Einde inhoudsopgave
Wet politiegegevens
Artikel 33b (voorafgaand raadplegen Autoriteit persoonsgegevens)
Geldend
Geldend vanaf 01-01-2019
- Bronpublicatie:
17-10-2018, Stb. 2018, 401 (uitgifte: 12-11-2018, kamerstukken: 34889)
- Inwerkingtreding
01-01-2019
- Bronpublicatie inwerkingtreding:
06-12-2018, Stb. 2018, 495 (uitgifte: 24-12-2018, kamerstukken/regelingnummer: -)
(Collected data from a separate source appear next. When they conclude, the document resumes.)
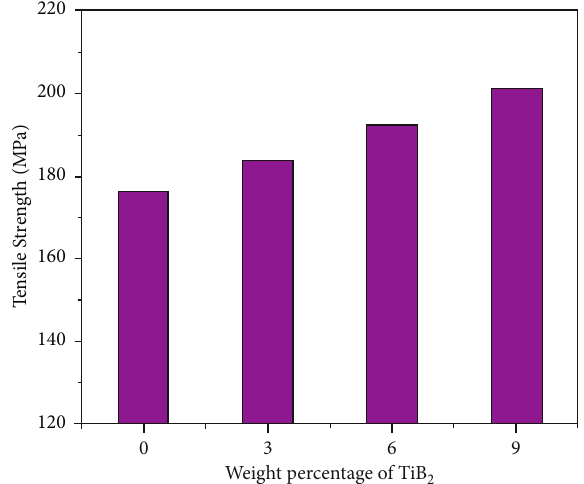
Figure 6: Influence of tensile strength on the wt% of TiB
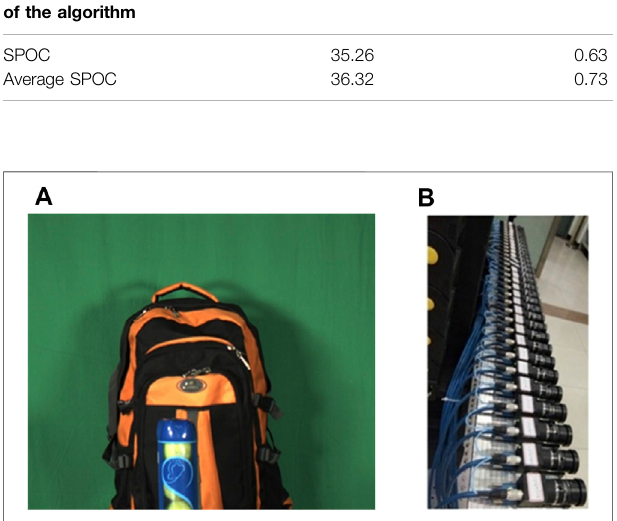
FIGURE 11 | (A) Real three-dimensional scene. (B) Camera array.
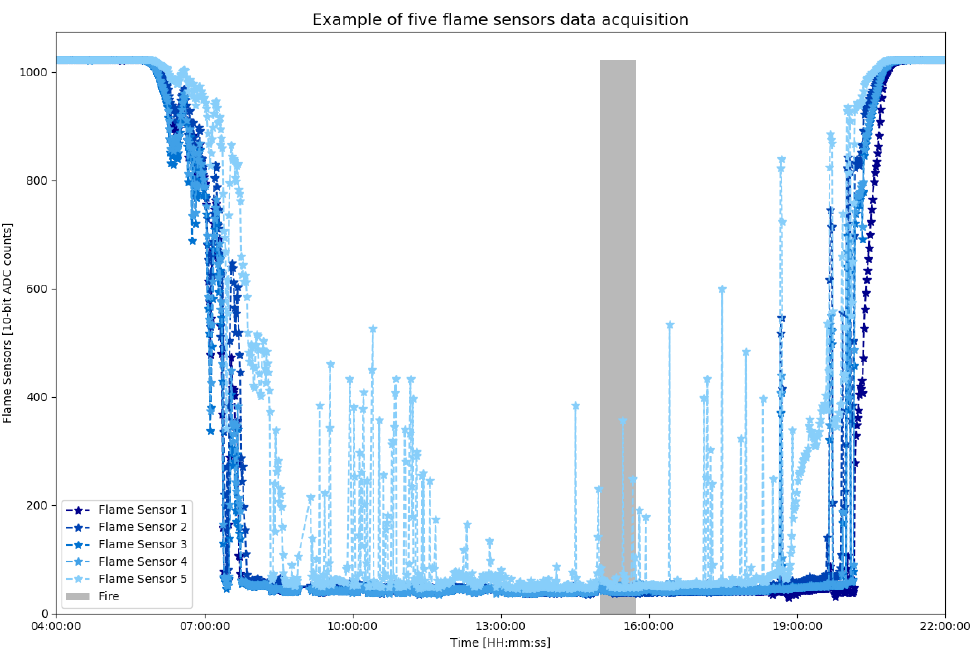
Figure 5. Flame sensors raw data from an example of a sensor module attached to a tree trunk during a fire assay.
- Overige regelgevende instantie(s)
Ministerie van Binnenlandse Zaken en Koninkrijksrelaties
Ministerie van Defensie
- Vakgebied(en)
Politierecht / Algemeen
Informatierecht / ICT-recht
Openbare orde en veiligheid / Algemeen
1.
De Autoriteit persoonsgegevens wordt door de verwerkingsverantwoordelijke of de verwerker geraadpleegd over de voorgenomen verwerking van politiegegevens die in een nieuw bestand zullen worden opgenomen, wanneer:
- a.
de aard van de verwerking, in het bijzonder met gebruikmaking van nieuwe technologieën, mechanismen of procedures, een hoog risico voor de rechten en vrijheden van de betrokkene met zich meebrengt;
- b.
uit een gegevensbeschermingseffectbeoordeling, bedoeld in artikel 4c, eerste lid, blijkt dat de verwerking een hoog risico zou opleveren als de verwerkingsverantwoordelijke geen maatregelen treft om het risico te beperken.
2.
De Autoriteit persoonsgegevens kan een lijst opstellen van de verwerkingen waarvoor raadpleging, overeenkomstig het eerste lid, vereist is.
3.
De verwerkingsverantwoordelijke verstrekt de Autoriteit persoonsgegevens de gegevensbeschermingseffectbeoordeling, bedoeld in artikel 4c, en, desgevraagd, alle andere informatie op grond waarvan de Autoriteit persoonsgegevens de conformiteit van de verwerking en met name de risico’s voor de bescherming van persoonsgegevens van de betrokkene en de betrokken waarborgen kan beoordelen.
4.
Wanneer de Autoriteit persoonsgegevens van oordeel is dat de voorgenomen verwerking van politiegegevens, bedoeld in het eerste lid, niet voldoet aan het bij of krachtens deze wet bepaalde, geeft zij binnen een termijn van ten hoogste zes weken schriftelijk advies aan de verwerkingsverantwoordelijke en, in voorkomend geval, aan de verwerker.
5.
De termijn, bedoeld in het vierde lid, kan, rekening houdend met de complexiteit van de voorgenomen verwerking, worden verlengd met een maand. In dit geval wordt de verwerkingsverantwoordelijke en, in voorkomend geval, de verwerker, binnen een maand na de ontvangst van het verzoek in kennis gesteld van de verlenging en de redenen daarvoor.